In this Festschrift, leading commentators explore key themes from his work. The first theme is the nature of executive power. Claire Charters argues that the future New Zealand constitution must pay greater attention to Māori legal concepts and substantive protections for tangata whenua. She suggests that a pressing concern is holding the Executive to account and restraining its power, particularly vis-à-vis Māori. Edward Willis examines the legitimate extent of ‘third source’ powers in the context of constitutional pragmatism.

Three sections discuss issues concerning the judiciary. In the first section, Nicola Wheen discusses the problems inherent in ambiguous standards of environmental protection. The second section deals with judicial method and creativity. John Ip argues that the remedy of declarations of inconsistency with enumerated rights amounts to justifiable judicial creativity; Taylor Burgess critiques courts’ unwillingness to lead social change, while Paul Rishworth examines the creativity inherent in judicial restraint. Caroline Foster extends the volume’s analysis to international law, arguing that creativity by international courts and tribunals has given rise to global regulatory standards. The third section addresses judicial appointment and accountability. Sir Edmund Thomas argues that more independence is required in judicial appointments’ processes, while ATH Smith argues that more protections are needed to protect judicial independence.

The final theme concerns the future of the unwritten constitution. John Dawson explores the place of Te Tiriti o Waitangi (the Treaty of Waitangi), the founding agreement between the Crown and Māori, in New Zealand’s constitutional arrangements. Paul Craig explores the difference in the modalities of constitutional change between written and unwritten constitutions. Finally, Sam Bookman discusses the role of constitutional scholars in the unwritten constitution.
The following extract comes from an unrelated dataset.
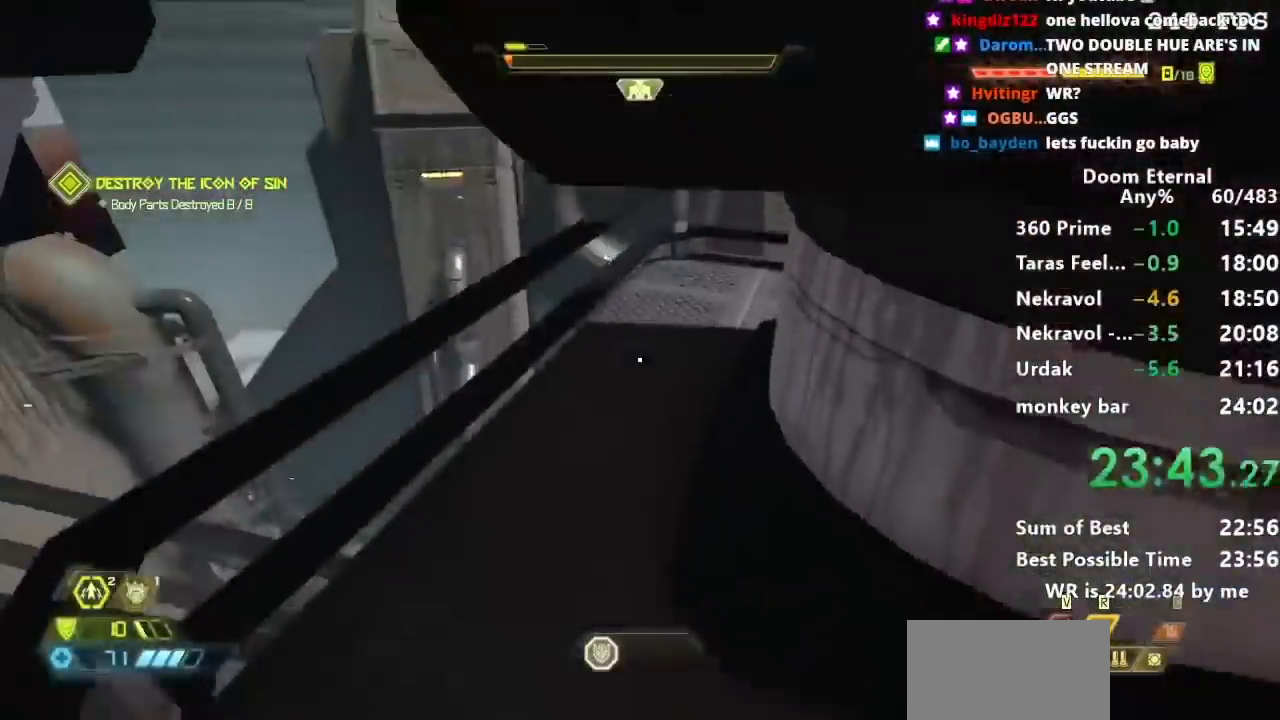
{"keys": ["a"], "events": [[401, "a", "down"]]}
As courts and legislatures around the world grapple with the changing demands made of public law, this volume addresses important questions about the powers of the state, the role of judges, and Crown-Indigenous relations. This book engages with these questions through a distinctive approach that is both pragmatic and nuanced. This volume is indispensable for students, scholars and practitioners engaged in the study of common law constitutions in New Zealand and beyond.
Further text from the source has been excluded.